Segment Start: DATA EXTRACT
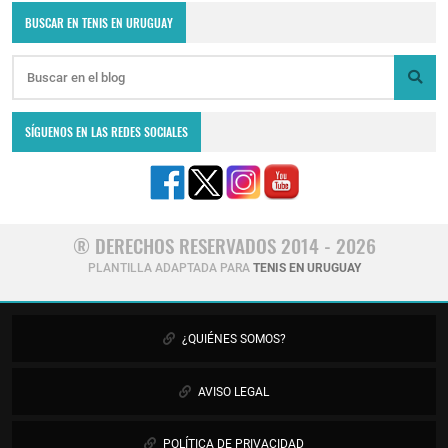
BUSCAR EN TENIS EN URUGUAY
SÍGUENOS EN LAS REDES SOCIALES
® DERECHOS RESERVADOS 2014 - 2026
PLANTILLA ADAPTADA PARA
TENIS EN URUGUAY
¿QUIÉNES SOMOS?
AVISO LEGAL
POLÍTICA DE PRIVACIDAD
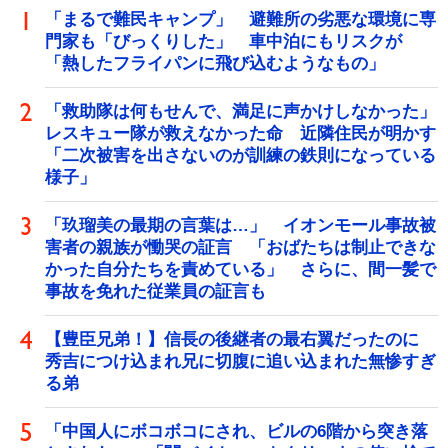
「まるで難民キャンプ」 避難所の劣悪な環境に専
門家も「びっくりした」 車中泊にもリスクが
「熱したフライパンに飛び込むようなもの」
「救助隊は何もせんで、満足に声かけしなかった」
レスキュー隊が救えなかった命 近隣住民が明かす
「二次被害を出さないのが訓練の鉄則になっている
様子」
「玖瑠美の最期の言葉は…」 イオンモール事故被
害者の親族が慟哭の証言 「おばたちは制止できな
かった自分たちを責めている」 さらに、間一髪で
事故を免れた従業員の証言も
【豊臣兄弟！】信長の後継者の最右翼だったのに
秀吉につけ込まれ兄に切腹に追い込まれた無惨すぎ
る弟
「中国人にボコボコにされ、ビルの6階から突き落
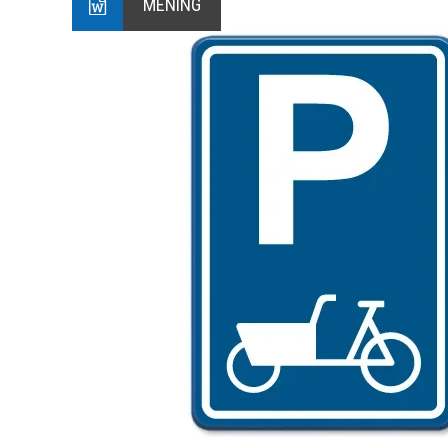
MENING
Segment End: DATA EXTRACT
◆ TASK TO CARRY OUT ◆
Once the pictures are removed, write out all of the entries above exactly.

◆ REPLY ◆
BUSCAR EN TENIS EN URUGUAY
SÍGUENOS EN LAS REDES SOCIALES
® DERECHOS RESERVADOS 2014 - 2026
PLANTILLA ADAPTADA PARA
TENIS EN URUGUAY
¿QUIÉNES SOMOS?
AVISO LEGAL
POLÍTICA DE PRIVACIDAD
「まるで難民キャンプ」 避難所の劣悪な環境に専
門家も「びっくりした」 車中泊にもリスクが
「熱したフライパンに飛び込むようなもの」
「救助隊は何もせんで、満足に声かけしなかった」
レスキュー隊が救えなかった命 近隣住民が明かす
「二次被害を出さないのが訓練の鉄則になっている
様子」
「玖瑠美の最期の言葉は…」 イオンモール事故被
害者の親族が慟哭の証言 「おばたちは制止できな
かった自分たちを責めている」 さらに、間一髪で
事故を免れた従業員の証言も
【豊臣兄弟！】信長の後継者の最右翼だったのに
秀吉につけ込まれ兄に切腹に追い込まれた無惨すぎ
る弟
「中国人にボコボコにされ、ビルの6階から突き落
MENING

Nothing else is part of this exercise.